Фрагмент документа
━━━━━━━━━━

Редакция Lifestyle Мода Интервью Beauty Ресторация Пространство
Попасть в резонанс - Дмитрий Лисс
Текст: Ольга Дубровина Фото: Алексей Чистополов

Image_00_690x900.jpg


Художественный руководитель и главный дирижер Уральского академического филармонического оркестра Дмитрий Лисс – о современной академической музыке, ее популяризации и роли дирижера.

дирижёр сегодня, прежде всего, должен быть экспертом в расписании авиакомпаний

Дмитрий Ильич, как вы считаете, почему произведения композиторов-современников кажутся сложными для восприятия? И как бы вы охарактеризовали современную академическую музыку?

Понимаете, музыкальный язык развивается постоянно, а с начала 20-го века он начал меняться настолько быстро, что слушателю непросто за ним успеть. Можно вспомнить много скандалов, которые происходили на концертах композиторов в прошлом веке, во время исполнения произведений, ставших сегодня классическими. Во время первого исполнения «Просветленной ночи» Шенберга в зале произошла драка! Когда я об этом узнал, то очень удивился, потому что с позиции сегодняшнего дня музыка Шенберга не вызывает шока, все в русле традиций. И если такую реакцию на произведения Стравинского еще можно понять, то в этом случае даже поверить трудно, что инцидент имел место. Но в то время была немного другая атмосфера, другое отношение к тому, что происходит на сцене. Тем не менее, именно тогда композиторы или группы композиторов начали ощущать какое-то индивидуальное звуковое пространство. Если раньше музыкантам и слушателям достаточно было понимать только один музыкальный язык, то в 20-м веке появилась необходимость в освоении и понимании множества новых языков. Современная музыка предъявляет больше требований к слуховому опыту и гибкости. С одной стороны, конечно, это сложно, с другой – так намного интереснее: то, что раньше занимало века, теперь занимает десятилетия, и у ныне живущих любопытных людей есть возможность получить много нового опыта и впечатлений. Надо понимать, что, в конечном счете, судьей выступает время: через сто лет не все современные популярные композиторы будут так же известны, как сегодня. Это происходило всегда – многих сверхизвестных авторов музыки 18-го и 19-го века в наши дни знают только историки, глубоко погруженные в этот период.

Как вы думаете, почему современная академическая музыка слабо продвигается? В свободной продаже сложно найти какие-то книги о ней, аналоговые носители, сложно найти хоть что-то, если заранее не погружен в тему…

Сейчас все стоит на коммерческих рельсах, и аудитория популярной музыки, информацию о которой найти как раз-таки довольно легко, значительно выше, чем у академической. Во всем мире процент людей, которые посещают концертные залы, где исполняют классическую музыку, крайне невысок. Когда издатель выпускает какую-то продукцию, он всегда рассчитывает на получение прибыли, а получить ее в этом случае достаточно проблематично. Чтобы пропагандировать современную музыку, нужно, чтобы кто-то вкладывал в это средства. В нашей стране сейчас ситуация, конечно, начала меняться: есть государственная поддержка, Союз композиторов России издает диски, и в целом все пытаются что-то делать. Если говорить о нашей Филармонии, то мы исполняем современную музыку, но не так много, как этого хочется и нужно. Но у нас тоже есть определенные критерии, по которым судят о нашей деятельности. Поэтому дирекция Филармонии в этом случае выступает в качестве спонсора: когда мы ставим неизвестного композитора, произведение которого не привлечет аудиторию, мы не сможем продать дорогие билеты. Мы оказываемся в ситуации убытков, но это – сознательная позиция менеджмента. Мы идем на убытки, покрывая их за счет других концертов, потому что постановка современных произведений – это часть нашей образовательной миссии.

━━━━━━━━━━

Исходные данные
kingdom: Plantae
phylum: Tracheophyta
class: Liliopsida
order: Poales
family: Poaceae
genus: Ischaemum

━━━━━━━━━━

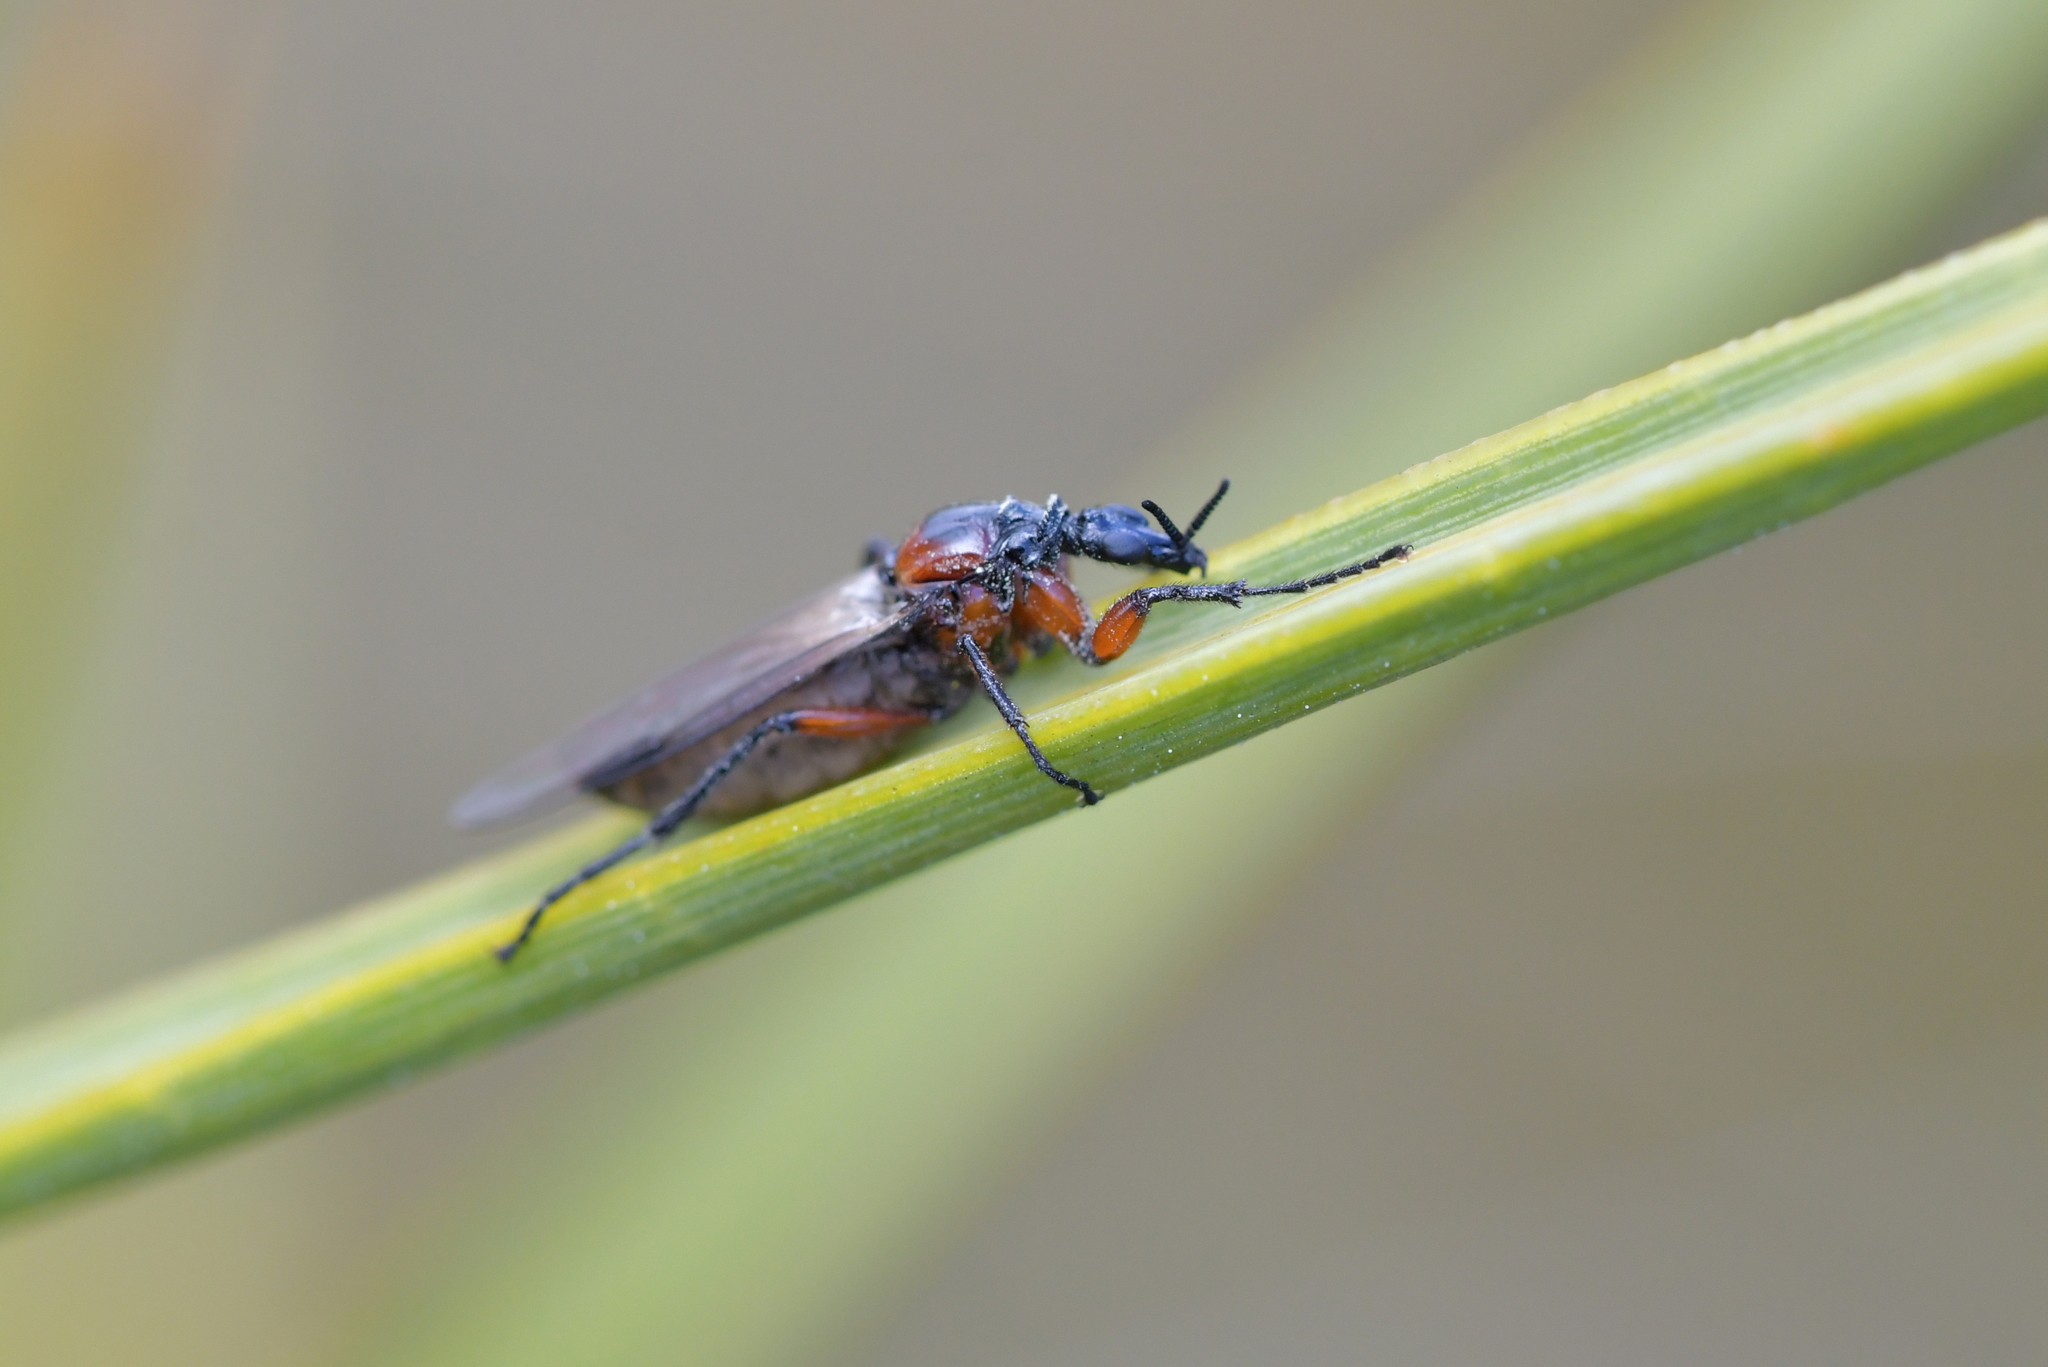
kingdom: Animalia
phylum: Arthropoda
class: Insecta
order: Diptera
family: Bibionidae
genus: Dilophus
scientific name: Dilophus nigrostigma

━━━━━━━━━━

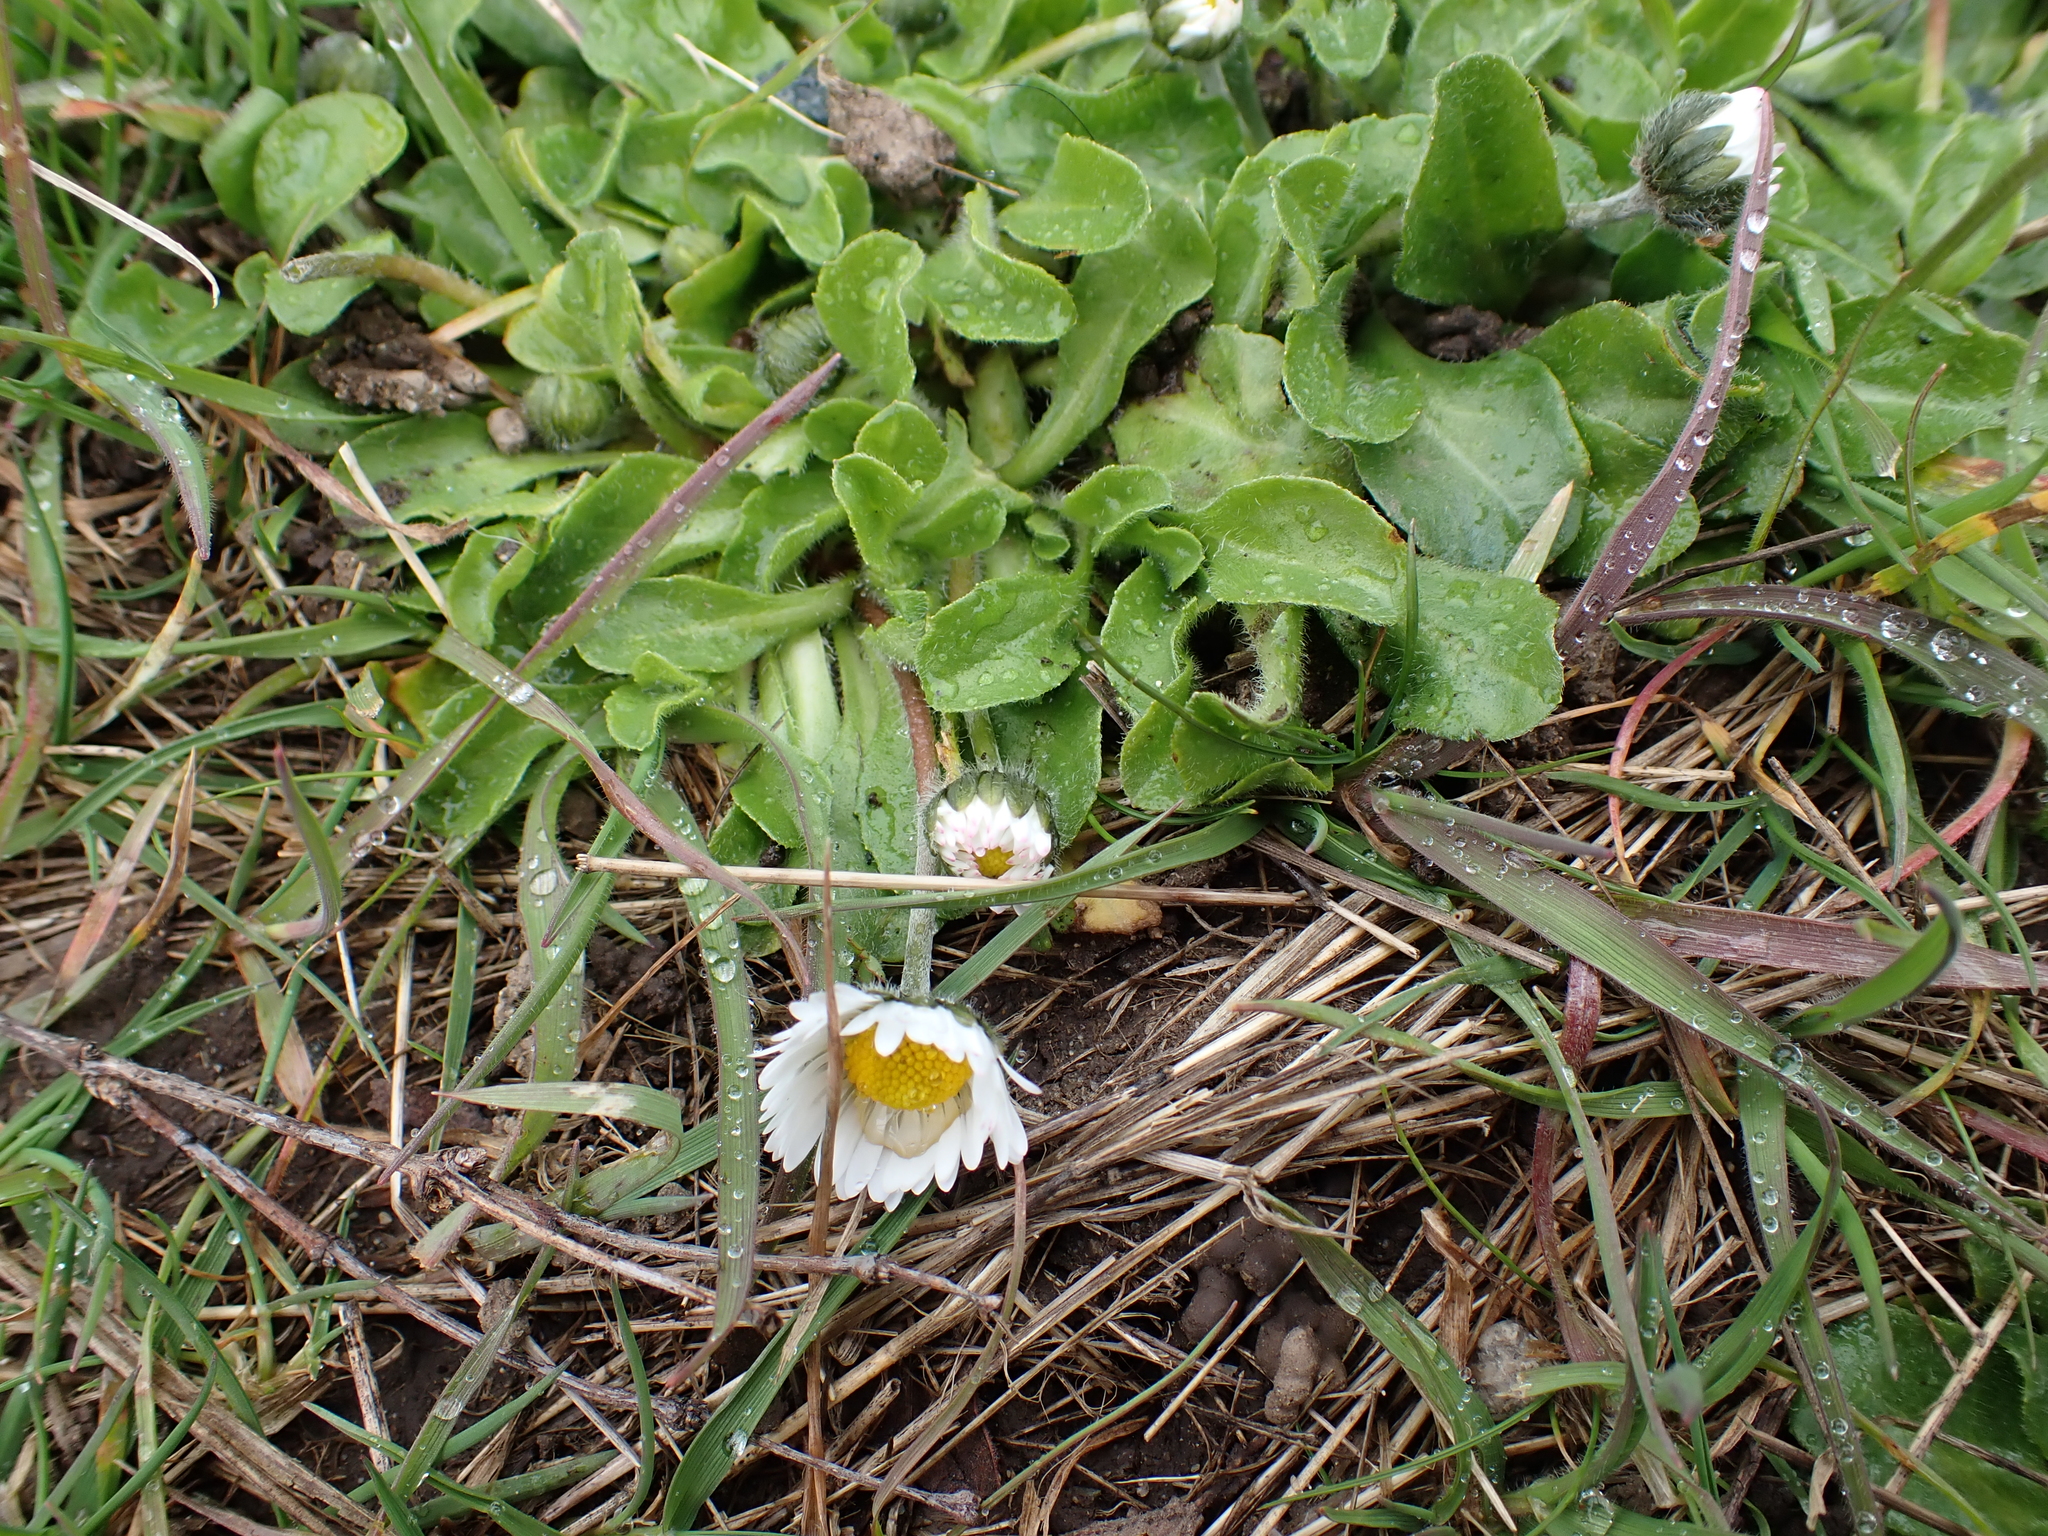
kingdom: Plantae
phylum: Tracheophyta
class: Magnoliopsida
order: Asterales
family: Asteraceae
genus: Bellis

━━━━━━━━━━

Задание 1
Выпишите из интервью с Дмитрием Лиссом фрагмент между словами "дирижёр сегодня, прежде" и "современную академическую музыку?" включительно.
Задание 2
Что, по словам Дмитрия Лисса в интервью, случилось в зале во время первого исполнения «Просветленной ночи» Шенберга?
Задание 3
Перечислите всех людей, чьи имена названы в интервью с Дмитрием Лиссом.

Правильный ответ 1
дирижёр сегодня, прежде всего, должен быть экспертом в расписании авиакомпаний

Дмитрий Ильич, как вы считаете, почему произведения композиторов-современников кажутся сложными для восприятия? И как бы вы охарактеризовали современную академическую музыку?

Правильный ответ 2
В зале произошла драка.

Правильный ответ 3
Дмитрий Лисс, Ольга Дубровина, Алексей Чистополов, Шенберг, Стравинский.